» **Extracted text**
:::

Building a Full Target Profile
A realistic OSINT workflow strings together multiple module types in sequence:
domains → hosts → IPs → ports/services → contacts → credentials
Here is a practical sequence:
# 1. Seed the domain
db insert domains
# (enter: example.com)
# 2. Find subdomains
modules load recon/domains-hosts/certificate_transparency
run
modules load recon/domains-hosts/hackertarget
run
# 3. Resolve IPs
modules load recon/hosts-hosts/resolve
run
# 4. Grab Shodan data for each IP
modules load recon/hosts-ports/shodan_ip
run
# 5. Pull contacts
modules load recon/domains-contacts/whois_pocs
run
# 6. Check for breaches
modules load recon/contacts-credentials/hibp_breach
run
# 7. Review everything
show hosts
show ports
show contacts
show credentials
Generating Reports
Recon-ng includes reporting modules to produce HTML, CSV, and JSON output:
modules load reporting/html
options set FILENAME /home/user/reports/example_corp.html
options set CREATOR "Your Name"
options set CUSTOMER "Example Corp"
run
Open the generated HTML file in a browser for a clean, shareable report.
Practical Tips
- Always use workspaces — never run multiple investigations in the
default workspace or data will mix.
- Chain modules — each module’s output becomes the next module’s input automatically via the database.
- Check
show dashboard — gives a quick count of all collected data types.
- Use
pdb cautiously — the built-in Python debugger can help troubleshoot broken modules.

:::

» **Problems to work on**
a – According to the Recon-ng walkthrough above, which output formats can its reporting modules produce?
b – Continue the Recon-ng walkthrough above, starting after its final tip.

» **Given data**
:::

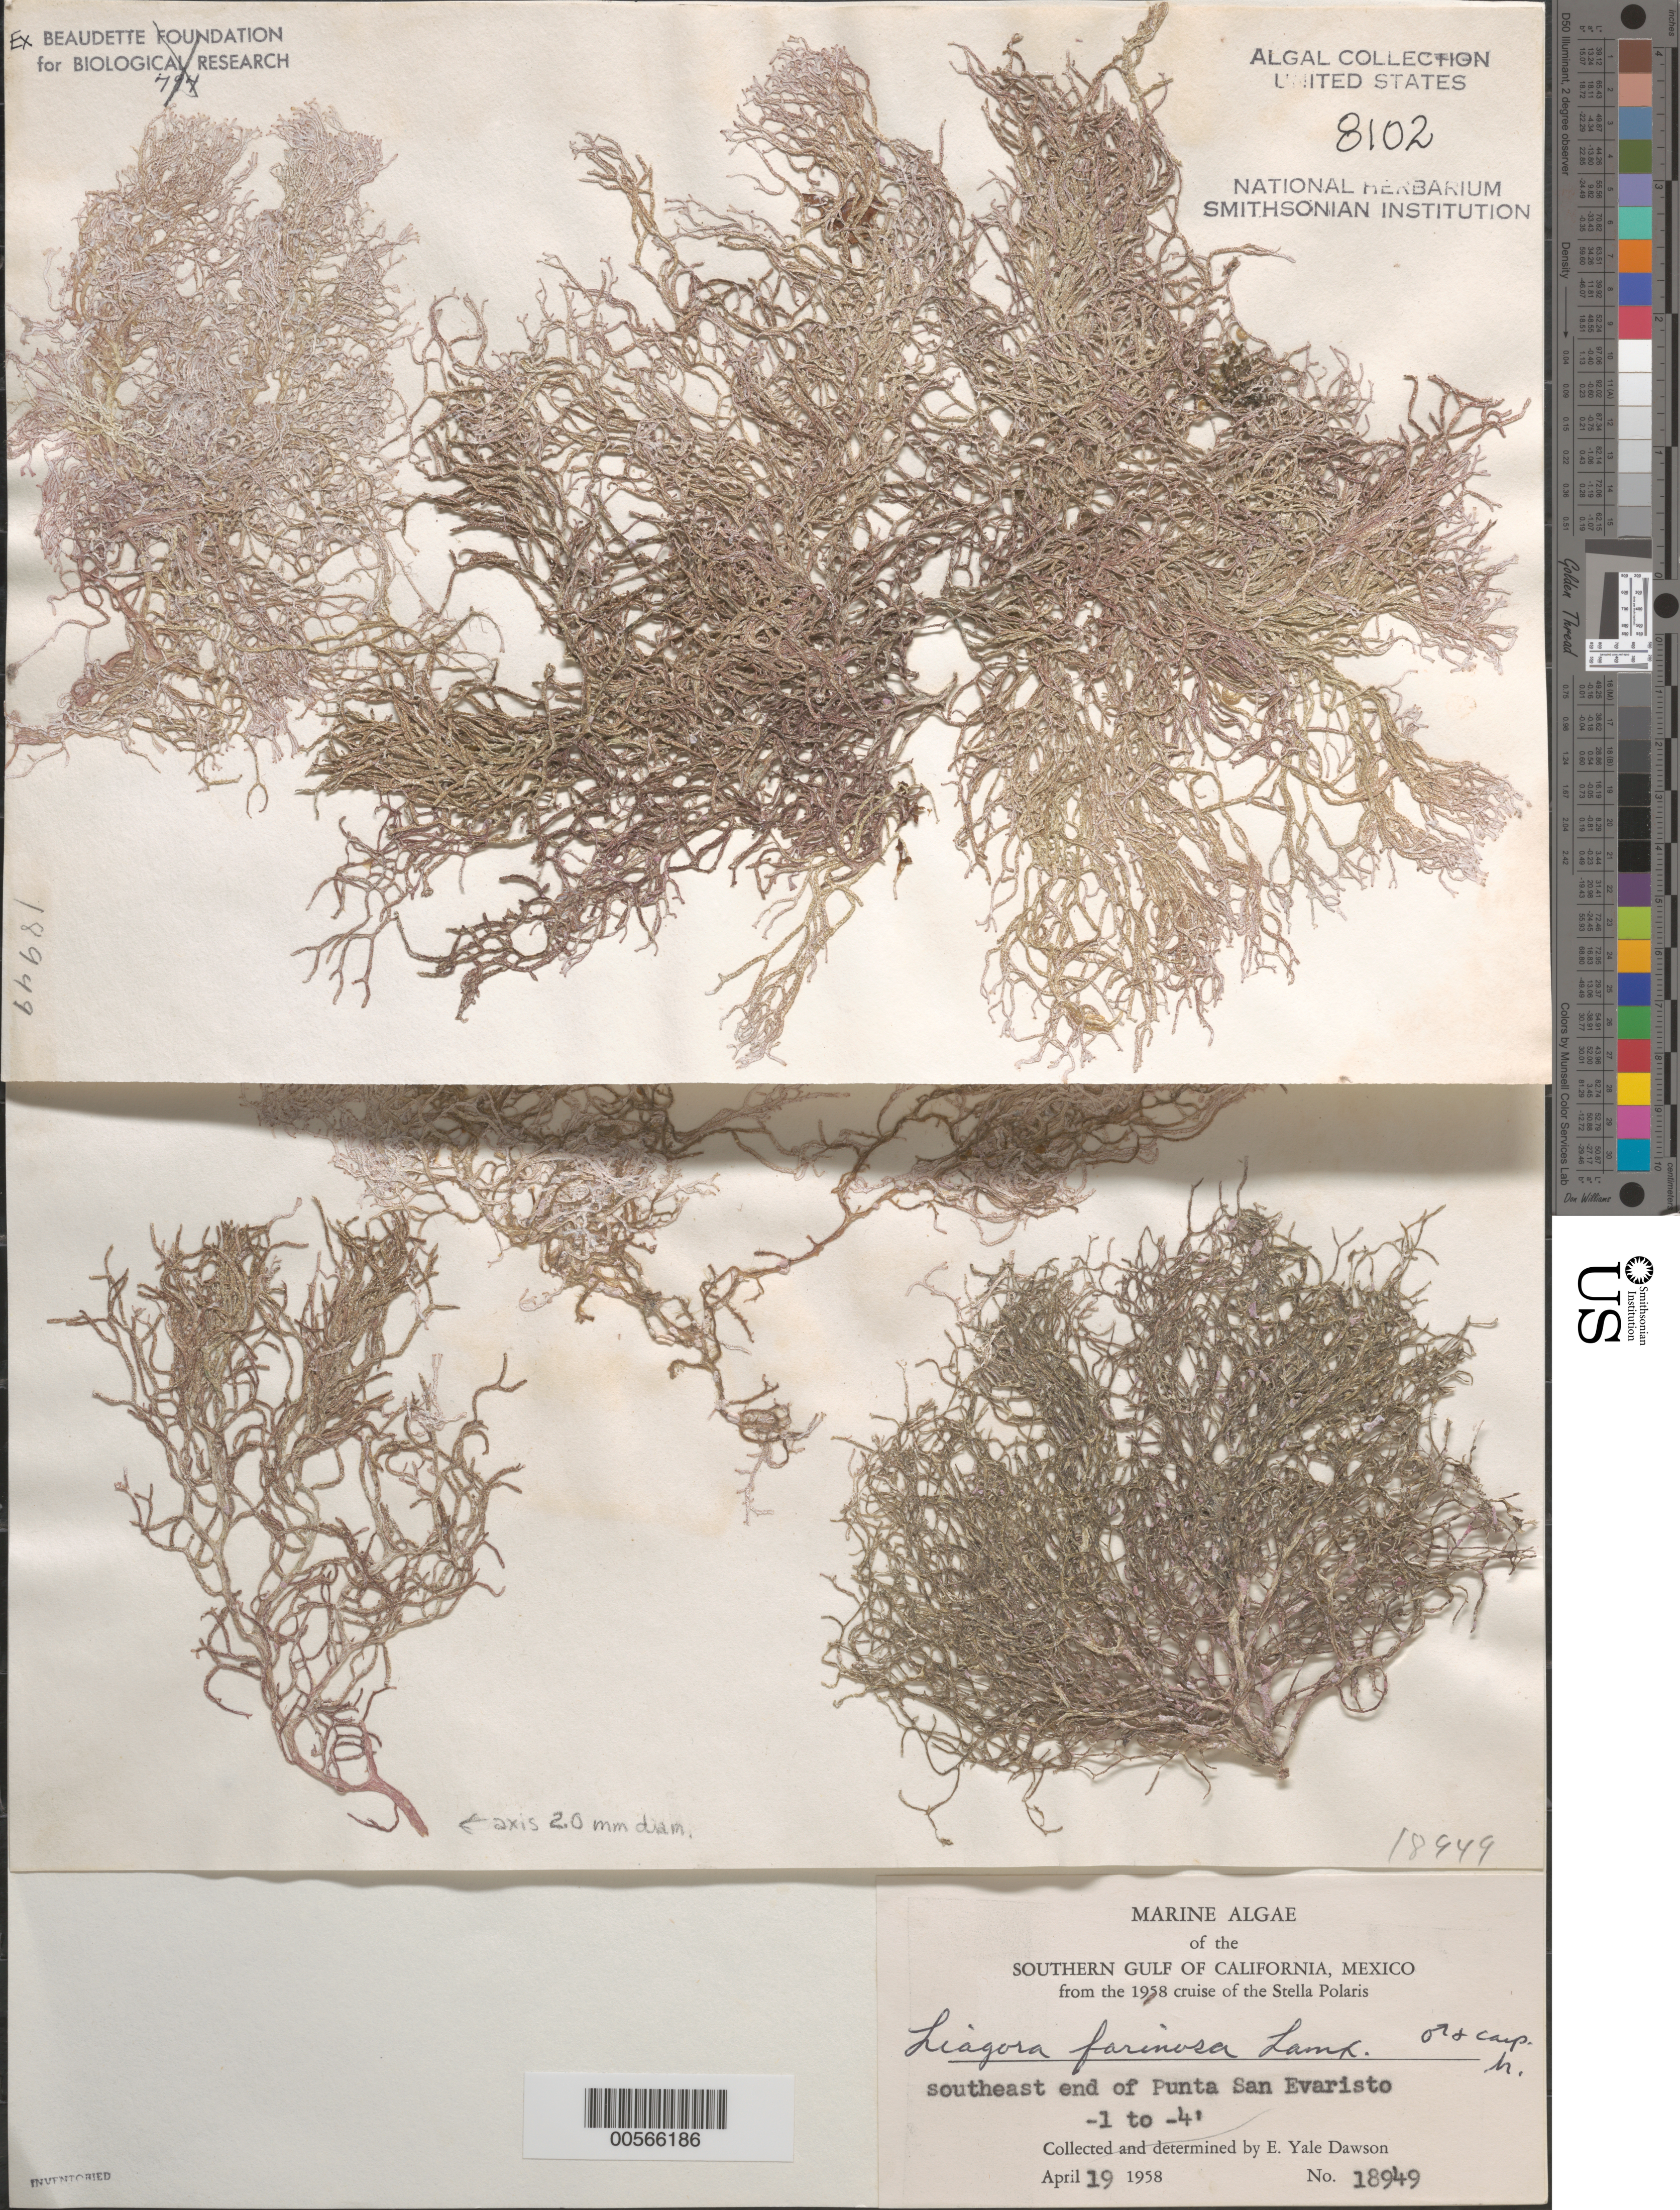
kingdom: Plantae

:::

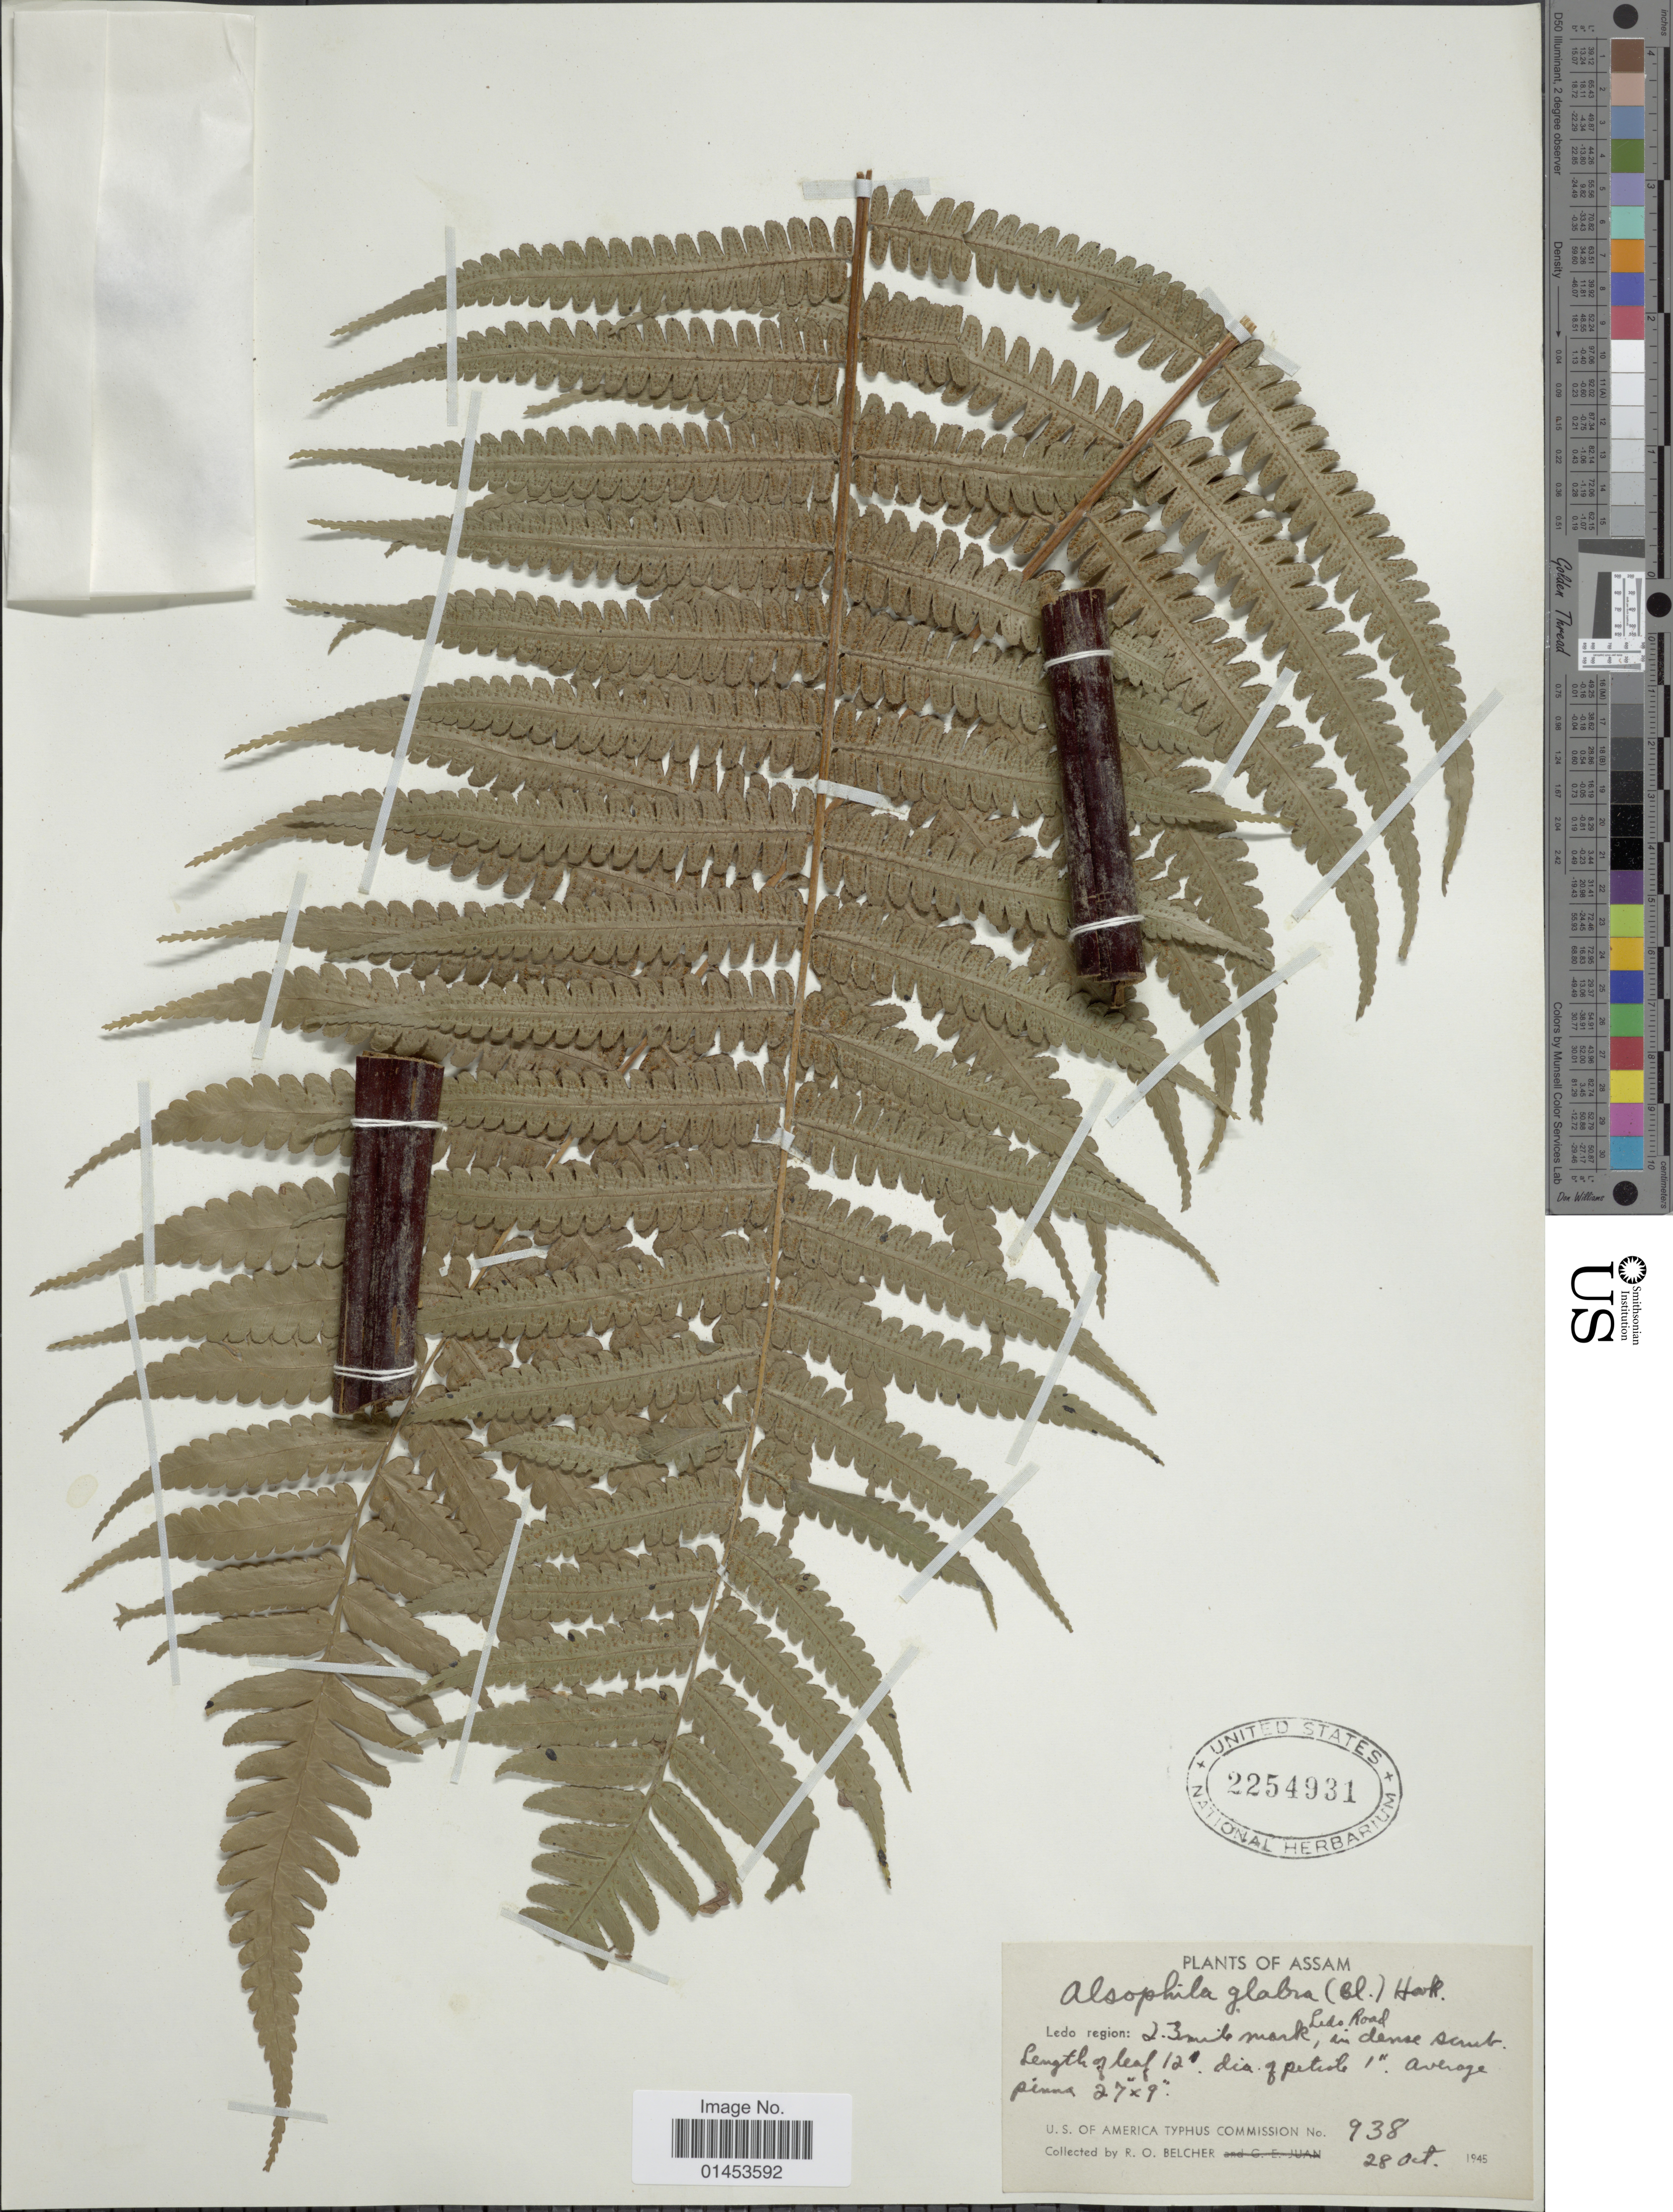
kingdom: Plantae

:::

» **Solved problems**
a – HTML, CSV, and JSON.

b –
- Rate limit awareness — some APIs have strict call limits. Space out module runs when working with free tiers.
Legal and Ethical Considerations
Recon-ng queries public data sources and third-party APIs — it does not send traffic to the target. However, you must still obtain written authorization before conducting any reconnaissance on systems or organizations you do not own. OSINT gathered without permission can still violate computer fraud laws in many jurisdictions depending on how the data is used. Always operate within the scope of an authorized engagement.
Summary
Recon-ng transforms manual OSINT research into a structured, repeatable, and automated workflow. By mastering workspaces, modules, and API key integration, you can build detailed target profiles — subdomains, email addresses, open ports, leaked credentials — in a fraction of the time manual searching would take. It is an essential tool for any penetration tester’s reconnaissance phase and a natural complement to tools like Maltego, theHarvester, and Shodan.